- A cassação de alvarás de casas de repouso da Lapa, Zona Oeste de São Paulo, ocorreu sob a gestão do prefeito Ricardo Nunes (MDB).
- O Coletivo em Defesa das ILPI, com mais de cinquenta profissionais e entidades, divulgou um Manifesto dirigido à prefeitura, à Secretaria Municipal de Assistência e Desenvolvimento Social, à Secretaria Municipal de Direitos Humanos e Cidadania e à Câmara Municipal.
- O coletivo afirma que as ILPI são residências coletivas regulamentadas pela ANVISA, credenciadas e autorizadas a funcionar, e que expulsá-las afasta idosos de seus lares.
- As cinco demandas apresentadas são: suspensão imediata das multas e cassações em curso; garantia de proteção às pessoas idosas residentes; criação de mesa de diálogo técnico multidisciplinar; revisão da política municipal de ILPI; campanha permanente de combate ao idadismo.

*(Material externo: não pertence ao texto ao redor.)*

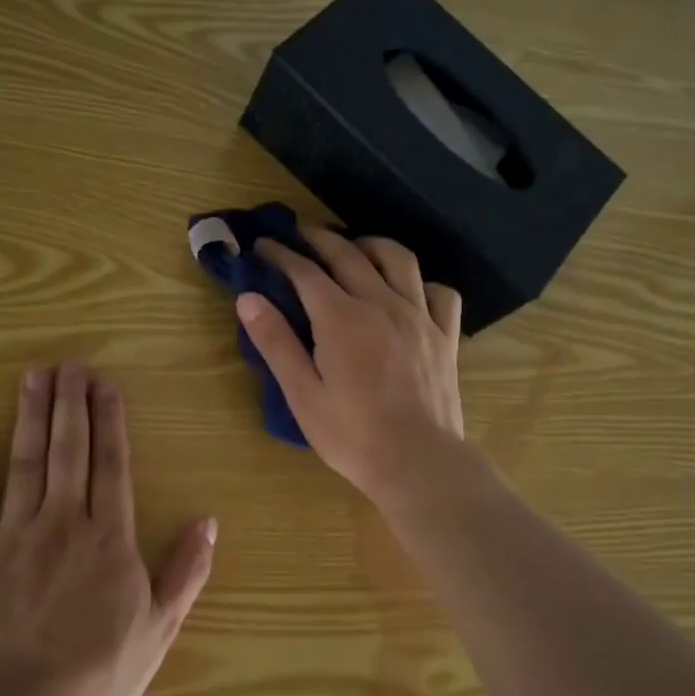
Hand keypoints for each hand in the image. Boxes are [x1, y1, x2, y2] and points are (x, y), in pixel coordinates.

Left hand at [0, 364, 216, 695]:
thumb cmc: (97, 674)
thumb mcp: (159, 628)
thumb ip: (185, 571)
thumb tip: (208, 521)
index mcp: (109, 537)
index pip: (112, 464)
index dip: (110, 421)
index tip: (105, 385)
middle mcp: (63, 521)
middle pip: (69, 450)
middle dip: (70, 403)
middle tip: (69, 364)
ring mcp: (12, 534)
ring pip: (24, 461)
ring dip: (30, 415)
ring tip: (33, 376)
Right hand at [238, 228, 464, 502]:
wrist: (418, 461)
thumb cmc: (352, 435)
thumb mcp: (302, 394)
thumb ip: (276, 342)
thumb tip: (248, 297)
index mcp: (341, 318)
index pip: (305, 272)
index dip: (281, 254)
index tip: (263, 245)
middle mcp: (382, 304)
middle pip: (349, 254)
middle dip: (320, 238)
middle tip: (301, 234)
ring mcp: (420, 316)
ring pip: (399, 260)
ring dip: (371, 245)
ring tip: (355, 249)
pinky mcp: (446, 335)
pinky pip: (440, 293)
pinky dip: (422, 283)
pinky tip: (410, 291)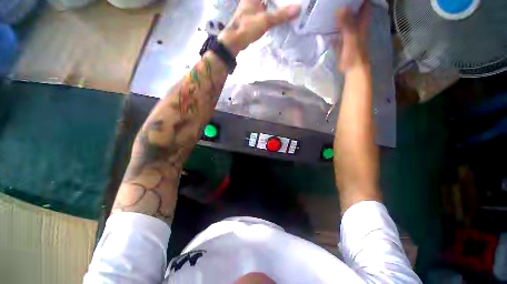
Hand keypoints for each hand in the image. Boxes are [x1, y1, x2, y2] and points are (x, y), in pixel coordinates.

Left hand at [218, 0, 300, 55]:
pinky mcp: (253, 18)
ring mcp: (252, 9)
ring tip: (288, 7)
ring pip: (267, 4)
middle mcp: (252, 0)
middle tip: (291, 2)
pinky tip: (278, 17)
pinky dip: (272, 13)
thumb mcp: (265, 20)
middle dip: (279, 1)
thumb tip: (298, 8)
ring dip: (276, 6)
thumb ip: (281, 15)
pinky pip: (265, 12)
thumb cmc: (247, 27)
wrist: (235, 41)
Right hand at [336, 3, 369, 71]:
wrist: (352, 69)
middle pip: (354, 12)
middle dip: (348, 5)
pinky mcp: (343, 43)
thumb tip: (341, 8)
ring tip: (330, 9)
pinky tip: (326, 26)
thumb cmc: (354, 54)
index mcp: (361, 24)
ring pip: (345, 22)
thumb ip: (347, 24)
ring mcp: (349, 35)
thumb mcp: (351, 37)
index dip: (359, 0)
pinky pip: (338, 33)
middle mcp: (356, 27)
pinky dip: (333, 29)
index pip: (363, 7)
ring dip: (340, 16)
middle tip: (335, 2)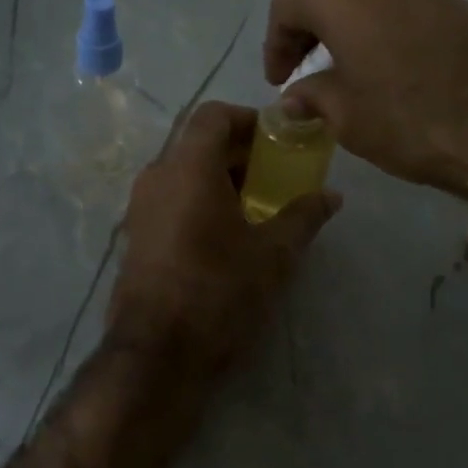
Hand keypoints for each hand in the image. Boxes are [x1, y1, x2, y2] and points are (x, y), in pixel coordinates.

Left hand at [107, 102, 340, 380]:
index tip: (278, 142)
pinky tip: (226, 236)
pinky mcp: (136, 236)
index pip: (214, 114)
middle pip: (198, 143)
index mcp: (188, 167)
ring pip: (183, 173)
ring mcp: (140, 207)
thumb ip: (304, 217)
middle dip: (239, 153)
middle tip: (276, 178)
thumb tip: (332, 196)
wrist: (156, 353)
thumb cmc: (218, 292)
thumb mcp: (273, 255)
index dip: (248, 119)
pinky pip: (171, 199)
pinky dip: (199, 201)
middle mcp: (157, 176)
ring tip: (256, 208)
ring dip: (219, 179)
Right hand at [263, 0, 467, 197]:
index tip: (278, 81)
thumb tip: (295, 97)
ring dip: (345, 26)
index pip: (287, 6)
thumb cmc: (407, 115)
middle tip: (303, 71)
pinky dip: (378, 25)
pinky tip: (382, 62)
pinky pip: (398, 2)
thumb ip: (312, 96)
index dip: (275, 44)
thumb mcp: (345, 114)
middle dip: (309, 31)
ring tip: (342, 68)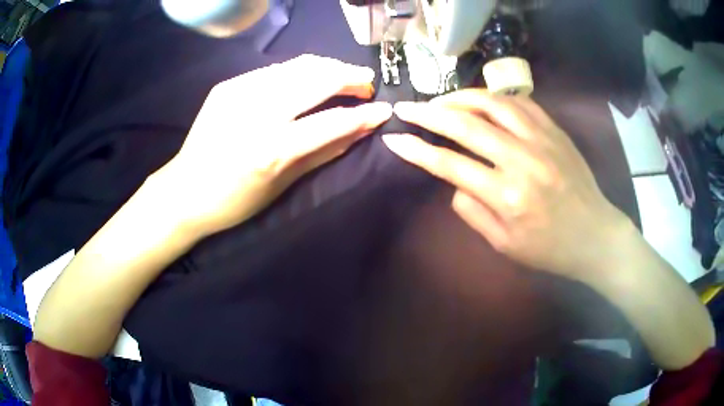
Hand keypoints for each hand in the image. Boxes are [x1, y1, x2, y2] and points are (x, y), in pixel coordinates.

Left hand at [156, 54, 391, 236]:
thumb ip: (326, 151)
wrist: (185, 190)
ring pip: (297, 66)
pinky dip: (298, 71)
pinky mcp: (227, 85)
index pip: (332, 122)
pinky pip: (273, 70)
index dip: (364, 114)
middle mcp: (256, 113)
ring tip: (343, 75)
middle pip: (316, 79)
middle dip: (349, 76)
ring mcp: (238, 93)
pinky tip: (306, 79)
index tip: (385, 108)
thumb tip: (361, 129)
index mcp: (271, 149)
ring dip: (327, 67)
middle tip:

- O texto sustenta que a medida contraria direitos constitucionais dos idosos, destacando que a ILPI, por definição, é uma residência coletiva.
A cassação de alvarás de casas de repouso na Lapa, Zona Oeste de São Paulo, pela gestão do prefeito Ricardo Nunes, tem provocado reação de associações de moradores. A decisão afeta instituições que funcionam como residências coletivas para idosos e é tema de debate desde então.
O Coletivo em Defesa das ILPI, composto por mais de 57 profissionais e entidades de áreas como geriatria, enfermagem e direito, publicou um Manifesto dirigido à Prefeitura, à Secretaria Municipal de Assistência e Desenvolvimento Social, à Secretaria Municipal de Direitos Humanos e Cidadania e à Câmara Municipal de São Paulo.
O grupo sustenta que as ILPI são residências coletivas regulamentadas pela ANVISA, credenciadas pelo poder público e autorizadas pela prefeitura a operar. Afirma que as autuações violam direitos constitucionais dos idosos, ressaltando que expulsar uma ILPI equivale a expulsar idosos de seus lares.
Demandas ao poder público
O coletivo propõe cinco medidas para a administração municipal: suspensão imediata e cautelar das multas e cassações em curso; proteção integral aos idosos residentes; criação de uma mesa de diálogo técnico multidisciplinar com profissionais indicados pelo coletivo; revisão da política municipal de ILPI; e lançamento de campanha permanente contra o idadismo na cidade.
Sobre o coletivo
O manifesto é assinado por entidades e profissionais das áreas de geriatria, gerontologia, enfermagem, serviço social, direito, arquitetura e comunicação. A nota reforça a necessidade de assegurar a continuidade das ILPI como opções de moradia para idosos sob regulamentação e credenciamento adequados.